Was muss man bei der Umstellung von Babymilch auf Kuhmilch beachten?

Ich empfehle meinen Eltern immer eine ganz klare Trennung von Babymilch und Kuhmilch: Babymilch gehört in die Flasche, Kuhmilch ins Glas oder in den Becher.  Das hat viele Vorteile: Erstens akzeptieren Babys den neuen Geschmack der Milch häufig besser, wenn es aus einem anderen Gefäß angeboten wird. Zweitens besteht so weniger die Gefahr des Dauernuckelns. Auch Milch enthält Zucker (Milchzucker) und schädigt auf Dauer, wenn sie viel zu lange Babys empfindliche Milchzähnchen umspült, die Zahnsubstanz. Außerdem erhöht ein Zuviel an Nuckeln die Gefahr, dass die Mundmotorik sich nicht richtig entwickelt und der Kiefer sich nicht richtig ausformt. Selbst die natürliche Sprachentwicklung kann durch zu viel Nuckeln beeinträchtigt werden. Drittens vergessen viele Eltern, dass Milch ein sehr nahrhaftes Lebensmittel ist. Natürlich auch ein sehr gesundes Lebensmittel, aber es kann eben auch zu viel werden. Aus dem Fläschchen werden schnell mal nebenbei und unbemerkt große Mengen getrunken, ohne dass ein Sättigungseffekt eintritt. Das kann zu überflüssigen Pfunden führen.

Gibt es Alternativen zu Kuhmilch für Babys, zum Beispiel Hafermilch, Sojamilch, Reismilch oder Mandelmilch?

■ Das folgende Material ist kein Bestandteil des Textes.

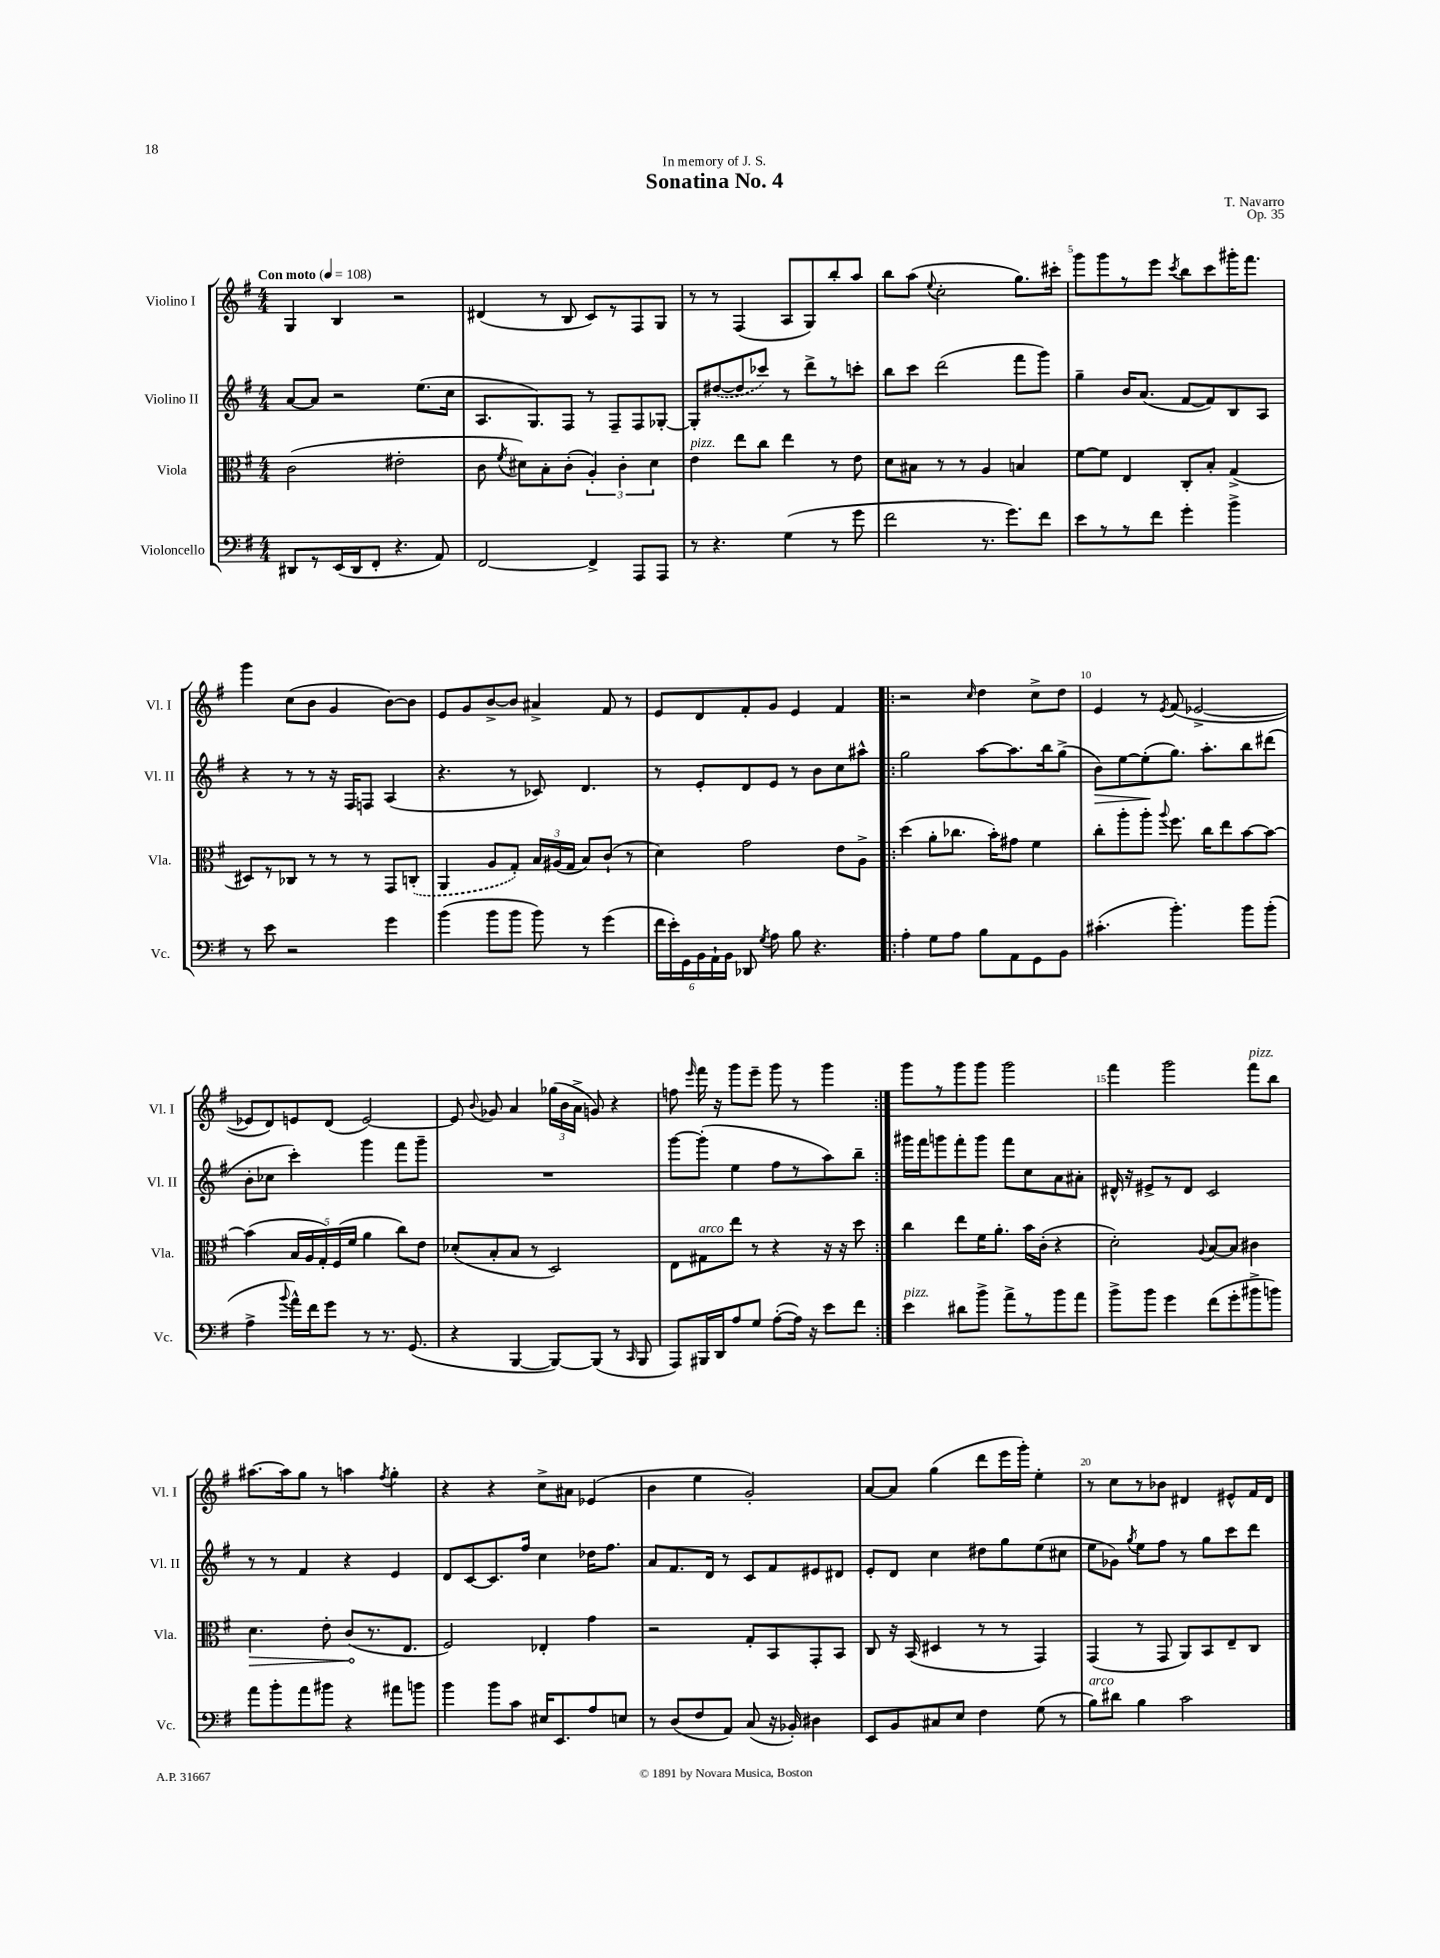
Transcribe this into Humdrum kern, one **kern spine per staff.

**kern	**kern	**kern	**kern
*staff4	*staff3	*staff2	*staff1
*clefF4	*clefC3	*clefG2	*clefG2
*k[f#]	*k[f#]	*k[f#]	*k[f#]
*M4/4	*M4/4	*M4/4	*M4/4
*MM108	*MM108	*MM108	*MM108
8DD#	(2c	[8a	4G
8r	.	8a]	.
(16EE	.	2r	4B
16DD#	.	.	.
8FF#'	.	.	.
4.r	2e#'	.	2r
.	.	(8.ee	.
8AA)	.	.	.
.	.	16cc	.
=	=	=	=
[2FF#	8c	8.A	(4d#
.	8qf#	.	.
.	8d#)	.	.
.	.	8.G)	.
.	8B'	.	8r
.	(8c'	8F#	8B
4FF#^]	6A')	8r	8c)
.	.	8F#~	8r
.	6c'	.	.
8AAA	.	8F#	8F#
.	6d#	.	.
8AAA	.	[8G-'	8G
=	=	=	=
8r	4e	8G-']	8r
4.r	.	([8dd#	8r
.	8ee	8dd#]	(4F#
.	8cc	8ccc-)	.
(4G	4ee	8r	8A
.	.	8ddd^	8G)
8r	8r	8r	8bb'
8g	8e	8ccc'	8aa
=	=	=	=
2f#	8d	8bb	8bb
.	8B#	8ccc	(8aa
.	.	.	8qqee
.	8r	(2ddd	2cc'
.	8r	.	.
8.r	4A	.	.
8.g)	.	.	.
.	4B	8fff#	8.gg)
8f#	.	8ggg)	.
.	.	.	16ccc#'
=	=	=	=
8e	[8f#	4gg~	8ggg
8r	8f#]	.	8ggg
8r	4E	16b	8r
.	.	(8.a	.
8f#	.	.	8eee
.	.	.	8qccc
4g'	8C'	[8f#	8bb
.	8B'	8f#])	8ccc
4b^	(4G^	8B	16ggg#'
.	.	.	8.fff#
.	.	8A	.
=	=	=	=
8r	8D#)	4r	4ggg
8e	8r	.	.
2r	8C-	8r	(8cc
.	8r	8r	8b
.	8r	16r	4g
.	.	16F#	.
.	8r	8F	.
4g	8GG	(4A	[8b)
.	(8C'	.	8b]
=	=	=	=
(4b	4AA	4.r	8e
.	.	.	8g
8b	8A	.	[8b^
8b	8G')	8r	8b]
8b)	24B	8c-)	4a#^
.	(24A#	.	.
.	24G	.	.
8r	8B)	4.d	.
(4g	(8c`	.	8f#
.	8r	.	8r
=	=	=	=
24f#	4d)	8r	8e
24e')	.	.	.
24GG	.	.	.
24BB	.	8e'	8d
24AA`	.	.	.
24BB	.	.	.
8DD-	2g	8d	8f#'
8qG	.	.	.
8A	.	8e	8g
8B	.	8r	4e
4.r	.	8b	.
.	8e	8cc	4f#
.	8A^	8aa#^^	.
=!|:	=!|:	=!|:	=!|:
4A'	(4dd	2gg	2r
8G	8a'	.	.
8A	8.cc-	.	.
.	.	.	16qqcc
8B	.	[8aa	4dd
.	16b')	.	.
8AA	8g#	8.aa]	.
8GG	4f#	.	8cc^
.	.	16bb	.
8BB	.	(8gg^	8dd
=	=	=	=
(4.c#'	8cc'	8b)	4e
.	8aa'	[8ee	.
.	8aa'	(8ee']	8r
.	8qqaa	.	8qe
4.b')	8.ff#	8.gg)	(8f#
.	.	.	[2e-^
.	16cc	8.aa'	.
.	8ee	.	.
8b	[8b	8bb	.
(8b'	8b_	(8ddd#	.
=	=	=	=
4A^	(4b]	8b'	8e-]
.	.	8cc-	8d)
8qqb	.	.	.
16a^^)	20B	4ccc')	8e
.	20A	.	.
16f#	.	.	.
.	20G')	.	.
8g	.	.	(8d
.	(20F#	.	.
.	20f#	.	.
8r	4a	4ggg	[2e)
8.r	.	.	.
.	8cc)	8fff#	.
(8.GG	.	.	.
.	8e	8ggg~	.
=	=	=	=
4r	(8d-'	1r	8e]
.	.	.	8qqb
.	8B'	.	8g-
[4BBB	8B	.	4a
.	8r	.	.
8BBB_)	2D)	.	(24gg-
.	.	.	24b
.	.	.	24a^
(8BBB]	.	.	8g)
8r	.	.	4r
16qqCC	.	.	.
8BBB	.	.	.
=	=	=	=
8AAA)	8E	[8ggg	8ff
.	.	.	16qqeee
16BBB#	8G#	(8ggg']	16fff#
16DD	.	.	16r
8A	8ee	4ee	8ggg
8G	8r	.	8eee~
([8A'	4r	8ff#	8ggg
16A])	.	8r	8r
16r	.	.	.
8e	16r	8aa)	4ggg
.	16r	.	.
8f#	8dd	8bb~	.
=:|!	=:|!	=:|!	=:|!
4e	4cc	16ggg#	8ggg
.	.	16fff#	.
.	.	8ggg	8r
8d#	8ee	8fff#'	8ggg
8b^	16f#	8ggg	8ggg
.	8.a'	.	.
8a^	.	8fff#	2ggg
8r	16b	8cc	.
.	(16c'	.	.
8b	4r	8a	.
8a	.	8a#'	.
=	=	=	=
8b^	2d')	16d#^^	4fff#
.	.	16r	.
8b	.	8e#^	.
4g	.	8r	2ggg
.	.	8d#	.
.	8qqA	.	.
(8f#	[8B	2c	.
8g'	8B]	.	.
8b#^	4c#	.	8fff#
8b)	.	.	8bb
=	=	=	=
8a	4.d	8r	[8.aa#
8b'	.	8r	.
.	.	.	16aa#]
8a	.	4f#	8gg
8b#	8e'	.	8r
4r	(8c	4r	4aa
.	8.r	.	.
.	.	.	8qff#
8a#	.	4e	4gg'
.	8.E	.	.
8b	.	.	.
=	=	=	=
4b	2F#)	8d	4r
.	.	[8c	.
8b	.	8.c]	4r
8c	.	.	.
.	.	16ff#	.
16E#	4E-'	4cc	8cc^
8.EE	.	.	.
.	.	.	8a#
8A	4g	16dd-	(4e-
.	.	8.ff#	.
8E	.	.	.
=	=	=	=
8r	2r	8a	4b
(8D	.	8.f#	.
8F#	.	.	4ee
.	.	16d	.
8AA)	.	8r	.
(8C	8G'	8c	2g')
16r	8BB	8f#	.
16BB-')	.	.	.
4D#	8GG'	8e#	.
.	8BB	8d#	.
=	=	=	=
8EE	8C	8e'	[8a
8BB	16r	8d	8a]
.	(16BB	.	.
8C#	4D#	4cc	(4gg
8E	.	.	.
4F#	8r	8dd#	8ddd
.	8r	8gg	16eee
.	.	.	16ggg')
(8G	4GG)	(8ee	4ee'
8r	.	8cc#	.
=	=	=	=
8B)	(4GG	8ee	8r
8d#	.	8g-)	8cc
.	.	8qgg	.
4B	8r	8ee	8r
.	8GG	8ff#	8b-
2c	8AA)	8r	4d#
.	8BB	8gg	.
.	8E~	8ccc	8e#^^
.	8C	8ddd	16f#
.	.	.	16d#
==	==	==	==
*-	*-	*-	*-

Das Wort "Milch" ist an dieser Stelle sehr irreführend. Mit wirklicher Milch haben diese Getränke, einmal abgesehen von der Farbe, kaum etwas gemeinsam. Das Sojaschaf oder die Haferkuh gibt es ja nunmal nicht ... Und so haben diese Milchersatzgetränke auch ein deutlich anderes Nährstoffprofil als Kuhmilch und Muttermilch. Sie dürfen deshalb nicht als Milchersatz für Säuglinge verwendet werden. Auch im Kindesalter sind diese Milchersatznahrungen kein vollwertiger Ersatz für Kuhmilch. Wird, aus welchen Gründen auch immer, auf Milch verzichtet, muss die Ernährung sorgfältig geplant werden, um keine Mangelernährung zu riskieren. Ich empfehle unbedingt, sich von einem zertifizierten Ernährungsberater unterstützen zu lassen.